On pourrait penser que c'est un private joke. 4 Parisiens qui sortent leur premier LP en plein confinement mondial. L'album s'appelle Anthology (comme si c'était un best of, et pourtant c'est leur première galette), et ils se prénomment I Love My Neighbours en ces temps où la tête du voisin est plus souvent visible que celle de ton barman ou cuistot préféré. Ah ben tiens ! En bon inspecteur Colombo de pacotille que je suis, trop facile d'imaginer la genèse de tout cela. Entre 2 apéros Whatsapp, 3 recettes de gâteaux au citron, les 4 gaziers bloqués à la capitale se mettent à parler musique, à imaginer un album conceptuel écrit pendant le Home Sweet Home général, pondent un album qui restera le résultat de ce processus particulier, et choisissent comme nom I Love My Neighbours pour bien coller à l'actualité. Sauf qu'à l'écoute des 10 tracks, on est bien loin d'un DIY monté entre le salon et la cuisine, même très très loin. Et le baltringue d'inspecteur Colombo peut aller rejoindre ses poteaux dans son EHPAD préféré, parce qu'il a tout faux.
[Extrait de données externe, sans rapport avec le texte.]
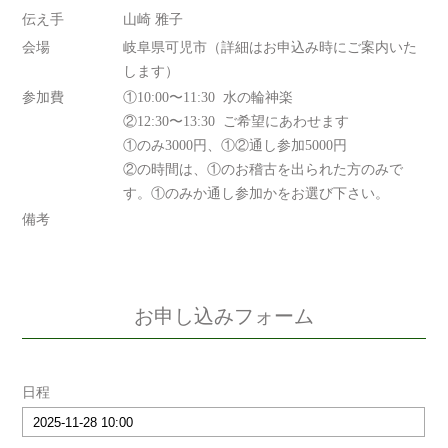
伝え手
山崎 雅子
会場
岐阜県可児市（詳細はお申込み時にご案内いた
します）
参加費
①10:00〜11:30 水の輪神楽
②12:30〜13:30 ご希望にあわせます
①のみ3000円、①②通し参加5000円
②の時間は、①のお稽古を出られた方のみで
す。①のみか通し参加かをお選び下さい。
備考
お申し込みフォーム
日程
En réalité, cela fait 14 ans qu'I Love My Neighbours existe. Sont-ils des adorateurs de la procrastination ou des perfectionnistes hardcore pour ne jamais rien avoir proposé auparavant ? Il faudra leur poser la question. En tout cas, leur réponse est impeccable. Ce premier LP de 10 titres semble sonner comme l'album référence pour un groupe, celui qui fait suite à plusieurs EP et démos, celui qui imprime son style, aligne les tracks imparables et sonne comme la première pierre d'un monument en devenir. Et musicalement dans tout ça ? Du bon rock avec un peu de pop juste comme il faut. Chaque track a sa texture personnelle, travaillée et affûtée. D'un "Hello" pop rock à la mélodie accrocheuse, un "Now sing" plus posé, un "uptight" plus hargneux, un "Horizon" plus pesant, un "James" qui souffle le chaud et le froid. Chanté en anglais avec une voix perchée et intense, accompagnée de guitares souvent intrusives sans être agressives, et d'un clavier savamment dosé. I Love My Neighbours est le Guillaume Tell de la chanson rock, il fait mouche à chaque carreau.
14 ans d'attente pour une première galette, c'est long. Il y a bien eu un EP Should we write a single ? il y a quelques années, mais bon, même Tool est plus rapide, c'est dire. On espère que le prochain LP ne s'appellera pas La Pléiade et qu'il sortira avant 2034, car ce serait dommage de partir sur une pareille fréquence.